The GATE student will be participating in field trips to learn about radio and television. They will have a back stage tour of KQED to see how radio and television programs are produce. Then, they will attend three consecutive workshops at Zeum, a museum that provides hands-on art and technology education, to do script writing, editing, directing and performing their own news show. The videos that they produce will be displayed on Carver’s Schoolloop website. After the students have learned to make videos, the GATE students will continue to produce videos to inform students, parents, and the community about our school.


 

 

Field Trip to KQED

The GATE students toured KQED's television and radio broadcasting studios on January 22nd. They were learning how professionals produce news programs to prepare for their Newscasting workshops at Zeum. Here are some of the comments from the GATE students:

"At the KQED TV station, we saw the control room. It was filled with lots of colorful buttons and three flat screenTV's to watch the actors and see what is going on in the casting room. The casting room is filled with lots of cameras. It also had really bright lights. We saw the tv room, too. It showed Elmo, Lazy Town, and other shows."
- Kandace
 
"We had fun at KQED. We saw many rooms.

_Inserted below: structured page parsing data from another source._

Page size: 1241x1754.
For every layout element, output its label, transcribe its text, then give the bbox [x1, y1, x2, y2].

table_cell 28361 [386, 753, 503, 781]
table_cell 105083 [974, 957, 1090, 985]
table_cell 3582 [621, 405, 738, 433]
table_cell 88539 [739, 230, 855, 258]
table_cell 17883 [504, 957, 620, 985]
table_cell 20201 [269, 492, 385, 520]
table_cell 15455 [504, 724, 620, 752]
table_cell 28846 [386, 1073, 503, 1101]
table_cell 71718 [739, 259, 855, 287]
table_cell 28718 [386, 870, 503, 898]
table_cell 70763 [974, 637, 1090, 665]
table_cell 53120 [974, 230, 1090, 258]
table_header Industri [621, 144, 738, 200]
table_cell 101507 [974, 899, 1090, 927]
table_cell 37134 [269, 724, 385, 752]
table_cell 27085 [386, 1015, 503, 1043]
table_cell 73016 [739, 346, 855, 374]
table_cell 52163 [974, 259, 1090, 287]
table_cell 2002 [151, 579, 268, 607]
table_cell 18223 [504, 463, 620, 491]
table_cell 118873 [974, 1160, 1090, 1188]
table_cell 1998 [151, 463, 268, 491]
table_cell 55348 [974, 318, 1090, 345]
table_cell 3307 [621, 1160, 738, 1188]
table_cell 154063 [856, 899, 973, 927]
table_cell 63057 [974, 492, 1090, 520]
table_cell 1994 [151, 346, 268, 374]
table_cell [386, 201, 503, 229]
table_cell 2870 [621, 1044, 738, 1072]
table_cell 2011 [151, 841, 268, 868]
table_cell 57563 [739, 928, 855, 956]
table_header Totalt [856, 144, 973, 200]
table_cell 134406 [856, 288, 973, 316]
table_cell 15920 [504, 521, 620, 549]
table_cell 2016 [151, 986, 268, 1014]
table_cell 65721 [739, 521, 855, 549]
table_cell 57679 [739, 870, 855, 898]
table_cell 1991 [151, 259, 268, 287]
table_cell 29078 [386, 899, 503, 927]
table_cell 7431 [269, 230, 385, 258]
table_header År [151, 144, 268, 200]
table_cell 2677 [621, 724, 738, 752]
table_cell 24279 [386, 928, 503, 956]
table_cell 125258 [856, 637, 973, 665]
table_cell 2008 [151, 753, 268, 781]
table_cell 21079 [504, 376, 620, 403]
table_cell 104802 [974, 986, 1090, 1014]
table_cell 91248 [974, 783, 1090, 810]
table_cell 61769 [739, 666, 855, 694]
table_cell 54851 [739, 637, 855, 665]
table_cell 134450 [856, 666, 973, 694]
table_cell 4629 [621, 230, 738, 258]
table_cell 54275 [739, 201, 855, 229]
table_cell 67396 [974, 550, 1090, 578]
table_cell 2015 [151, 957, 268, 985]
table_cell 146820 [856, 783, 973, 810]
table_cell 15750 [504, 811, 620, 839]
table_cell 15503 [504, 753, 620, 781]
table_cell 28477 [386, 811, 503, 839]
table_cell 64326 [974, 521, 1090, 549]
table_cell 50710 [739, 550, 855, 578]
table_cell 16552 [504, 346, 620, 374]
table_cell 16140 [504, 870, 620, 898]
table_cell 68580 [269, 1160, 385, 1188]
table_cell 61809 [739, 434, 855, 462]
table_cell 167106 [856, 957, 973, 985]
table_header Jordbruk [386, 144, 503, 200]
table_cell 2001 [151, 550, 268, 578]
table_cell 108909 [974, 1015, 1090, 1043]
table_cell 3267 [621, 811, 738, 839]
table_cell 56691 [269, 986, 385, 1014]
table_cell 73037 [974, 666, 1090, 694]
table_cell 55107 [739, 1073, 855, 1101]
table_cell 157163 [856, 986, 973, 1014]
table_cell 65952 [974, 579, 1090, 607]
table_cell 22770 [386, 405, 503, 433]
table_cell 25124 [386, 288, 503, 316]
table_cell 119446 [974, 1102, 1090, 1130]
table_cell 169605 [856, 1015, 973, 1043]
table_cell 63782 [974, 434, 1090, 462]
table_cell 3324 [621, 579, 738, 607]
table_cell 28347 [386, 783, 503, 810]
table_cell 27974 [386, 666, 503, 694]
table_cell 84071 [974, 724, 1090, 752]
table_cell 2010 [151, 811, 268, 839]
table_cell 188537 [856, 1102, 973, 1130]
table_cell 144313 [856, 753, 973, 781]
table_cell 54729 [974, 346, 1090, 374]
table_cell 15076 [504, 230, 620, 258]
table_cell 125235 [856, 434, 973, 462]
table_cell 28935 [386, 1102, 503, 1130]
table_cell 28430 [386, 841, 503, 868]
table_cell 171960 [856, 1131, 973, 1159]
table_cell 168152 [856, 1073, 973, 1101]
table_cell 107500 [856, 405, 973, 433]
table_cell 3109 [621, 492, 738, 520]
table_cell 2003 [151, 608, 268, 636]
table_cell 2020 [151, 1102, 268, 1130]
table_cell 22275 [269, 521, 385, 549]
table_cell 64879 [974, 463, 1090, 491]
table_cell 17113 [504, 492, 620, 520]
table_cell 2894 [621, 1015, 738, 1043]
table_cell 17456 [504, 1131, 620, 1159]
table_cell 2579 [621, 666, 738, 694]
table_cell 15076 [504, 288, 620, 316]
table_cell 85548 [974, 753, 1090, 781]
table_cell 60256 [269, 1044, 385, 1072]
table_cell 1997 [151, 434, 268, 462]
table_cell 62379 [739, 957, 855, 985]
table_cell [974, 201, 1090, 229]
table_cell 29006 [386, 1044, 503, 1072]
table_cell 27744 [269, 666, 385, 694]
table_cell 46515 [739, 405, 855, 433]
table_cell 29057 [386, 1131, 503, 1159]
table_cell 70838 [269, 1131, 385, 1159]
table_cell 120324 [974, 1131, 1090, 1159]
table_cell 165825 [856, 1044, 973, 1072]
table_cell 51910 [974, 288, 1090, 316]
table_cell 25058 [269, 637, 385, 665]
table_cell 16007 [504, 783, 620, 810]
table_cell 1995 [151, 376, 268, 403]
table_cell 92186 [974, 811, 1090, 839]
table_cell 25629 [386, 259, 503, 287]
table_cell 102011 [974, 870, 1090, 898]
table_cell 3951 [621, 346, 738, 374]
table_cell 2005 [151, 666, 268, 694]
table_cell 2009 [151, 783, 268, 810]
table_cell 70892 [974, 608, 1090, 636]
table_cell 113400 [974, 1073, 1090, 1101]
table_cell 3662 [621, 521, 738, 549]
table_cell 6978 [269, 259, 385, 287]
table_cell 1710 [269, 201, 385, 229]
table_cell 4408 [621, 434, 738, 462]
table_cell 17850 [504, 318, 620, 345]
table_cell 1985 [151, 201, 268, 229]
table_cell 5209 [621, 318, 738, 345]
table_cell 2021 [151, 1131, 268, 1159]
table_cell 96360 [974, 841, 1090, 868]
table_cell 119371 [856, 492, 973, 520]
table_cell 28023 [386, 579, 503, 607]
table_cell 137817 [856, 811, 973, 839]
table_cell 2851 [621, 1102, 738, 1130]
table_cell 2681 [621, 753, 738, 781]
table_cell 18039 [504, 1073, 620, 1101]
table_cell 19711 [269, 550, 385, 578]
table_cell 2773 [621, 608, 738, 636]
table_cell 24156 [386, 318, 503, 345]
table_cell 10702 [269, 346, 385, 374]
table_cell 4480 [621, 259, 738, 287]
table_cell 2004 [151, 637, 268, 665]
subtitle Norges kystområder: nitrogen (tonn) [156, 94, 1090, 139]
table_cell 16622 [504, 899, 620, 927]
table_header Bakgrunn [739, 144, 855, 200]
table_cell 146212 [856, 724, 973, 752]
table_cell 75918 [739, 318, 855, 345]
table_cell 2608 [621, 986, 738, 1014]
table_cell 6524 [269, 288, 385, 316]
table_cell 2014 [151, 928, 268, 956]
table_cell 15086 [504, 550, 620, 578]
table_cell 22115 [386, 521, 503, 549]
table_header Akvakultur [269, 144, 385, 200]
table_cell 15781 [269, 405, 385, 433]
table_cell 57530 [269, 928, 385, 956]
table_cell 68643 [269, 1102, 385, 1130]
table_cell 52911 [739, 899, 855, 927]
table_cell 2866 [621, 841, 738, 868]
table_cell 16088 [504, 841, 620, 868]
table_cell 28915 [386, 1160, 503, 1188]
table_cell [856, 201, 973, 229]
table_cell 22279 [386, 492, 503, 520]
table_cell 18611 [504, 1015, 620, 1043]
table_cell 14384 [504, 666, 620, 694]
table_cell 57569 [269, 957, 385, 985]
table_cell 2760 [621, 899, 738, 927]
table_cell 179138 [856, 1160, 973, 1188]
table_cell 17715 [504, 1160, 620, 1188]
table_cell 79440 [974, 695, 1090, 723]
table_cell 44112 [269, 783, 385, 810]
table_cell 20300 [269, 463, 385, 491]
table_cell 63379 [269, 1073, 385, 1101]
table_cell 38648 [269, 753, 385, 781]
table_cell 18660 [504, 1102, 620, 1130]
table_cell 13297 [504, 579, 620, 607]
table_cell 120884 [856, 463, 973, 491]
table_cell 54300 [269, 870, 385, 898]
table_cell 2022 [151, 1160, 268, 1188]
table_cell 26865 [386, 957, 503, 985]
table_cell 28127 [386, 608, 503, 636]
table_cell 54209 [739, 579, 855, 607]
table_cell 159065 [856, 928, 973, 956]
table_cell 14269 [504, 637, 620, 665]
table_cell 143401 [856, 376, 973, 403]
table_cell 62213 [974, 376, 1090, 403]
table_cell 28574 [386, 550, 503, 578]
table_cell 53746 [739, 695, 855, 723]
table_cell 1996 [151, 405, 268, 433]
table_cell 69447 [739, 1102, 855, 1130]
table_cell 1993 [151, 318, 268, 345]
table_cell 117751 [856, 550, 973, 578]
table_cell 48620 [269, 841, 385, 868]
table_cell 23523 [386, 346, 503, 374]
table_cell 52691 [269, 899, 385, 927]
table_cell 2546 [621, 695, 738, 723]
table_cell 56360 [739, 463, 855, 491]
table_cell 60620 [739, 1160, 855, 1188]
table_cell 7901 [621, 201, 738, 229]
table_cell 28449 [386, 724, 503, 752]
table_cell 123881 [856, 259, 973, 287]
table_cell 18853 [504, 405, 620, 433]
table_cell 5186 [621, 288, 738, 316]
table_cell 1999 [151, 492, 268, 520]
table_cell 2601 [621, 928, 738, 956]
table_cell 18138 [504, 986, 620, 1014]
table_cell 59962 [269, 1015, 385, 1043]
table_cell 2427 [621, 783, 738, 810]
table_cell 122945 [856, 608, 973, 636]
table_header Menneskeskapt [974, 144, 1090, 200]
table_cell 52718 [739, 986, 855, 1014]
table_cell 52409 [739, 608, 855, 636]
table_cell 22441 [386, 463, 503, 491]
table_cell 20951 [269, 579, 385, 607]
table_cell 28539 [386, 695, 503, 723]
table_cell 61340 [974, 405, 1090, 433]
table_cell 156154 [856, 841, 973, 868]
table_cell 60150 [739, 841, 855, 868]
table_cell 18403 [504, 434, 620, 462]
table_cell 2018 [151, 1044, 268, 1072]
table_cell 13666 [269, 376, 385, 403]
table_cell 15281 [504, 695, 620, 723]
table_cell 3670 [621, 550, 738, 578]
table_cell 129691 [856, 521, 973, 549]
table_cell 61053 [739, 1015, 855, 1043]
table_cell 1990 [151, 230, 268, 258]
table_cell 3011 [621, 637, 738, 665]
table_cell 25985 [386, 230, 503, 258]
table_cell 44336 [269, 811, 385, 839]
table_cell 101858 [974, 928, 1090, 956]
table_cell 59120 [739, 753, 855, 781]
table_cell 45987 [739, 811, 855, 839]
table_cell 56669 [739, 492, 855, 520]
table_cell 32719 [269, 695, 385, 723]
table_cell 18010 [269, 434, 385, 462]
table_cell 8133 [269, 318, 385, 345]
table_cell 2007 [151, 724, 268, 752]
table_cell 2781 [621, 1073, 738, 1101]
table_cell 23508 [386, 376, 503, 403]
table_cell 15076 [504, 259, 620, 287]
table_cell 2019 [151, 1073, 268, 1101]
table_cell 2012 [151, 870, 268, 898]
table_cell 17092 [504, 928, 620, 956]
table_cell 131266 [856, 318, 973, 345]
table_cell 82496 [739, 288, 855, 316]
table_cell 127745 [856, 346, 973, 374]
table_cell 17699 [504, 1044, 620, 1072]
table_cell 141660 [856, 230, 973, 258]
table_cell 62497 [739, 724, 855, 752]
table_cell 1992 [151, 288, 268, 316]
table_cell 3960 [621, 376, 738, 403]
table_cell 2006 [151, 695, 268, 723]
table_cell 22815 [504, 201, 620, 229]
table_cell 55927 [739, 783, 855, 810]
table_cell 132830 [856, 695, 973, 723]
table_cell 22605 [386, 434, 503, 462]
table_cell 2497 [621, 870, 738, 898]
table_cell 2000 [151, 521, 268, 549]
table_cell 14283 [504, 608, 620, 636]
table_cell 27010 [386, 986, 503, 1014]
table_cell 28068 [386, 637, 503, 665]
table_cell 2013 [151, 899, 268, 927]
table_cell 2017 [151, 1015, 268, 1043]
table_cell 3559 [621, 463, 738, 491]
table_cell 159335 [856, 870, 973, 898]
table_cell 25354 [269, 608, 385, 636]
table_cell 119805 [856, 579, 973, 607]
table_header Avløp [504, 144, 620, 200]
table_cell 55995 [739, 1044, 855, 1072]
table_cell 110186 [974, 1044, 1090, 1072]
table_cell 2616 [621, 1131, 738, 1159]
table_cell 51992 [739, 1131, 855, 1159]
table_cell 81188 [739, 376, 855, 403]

We saw the Green Room where the television guests can sit down and relax while they are waiting to go on air. We saw the stage with a set with a desk, many cameras, and teleprompters. In the radio room, the announcer showed us how the desk can move up and down. The desk moves because some announcer like to stand and others like to sit down. She said the most important thing about radio is the time to go on air. There were lots of clocks in her room. In another room, we saw a man watching all the shows on KQED like Elmo, Lazy Town, and Martha Speaks, and Clifford."
- Chy'na

"On our field trip to KQED we saw the green room , and the green room is were the actors get ready before the show. Also we went to the caller room when people makes donations to the studio.Then we went to the studio where they shoot the show, 'This Week in Northern California' and our guide told us that they were shooting a new show.We also saw the radio station. When we were there, the announcer showed us some cool things. She had a moving desk that goes up in down.
That was the greatest TV studio I went to. That was my day at KQED."
- Makayla

"The KQED field trip was very fun and interesting. I had never ever seen a television station like that before. The control room has many things and even has telephones and three huge flat screen televisions.The room that they talk on the radio about KQED was the most interesting, but only one person works in there."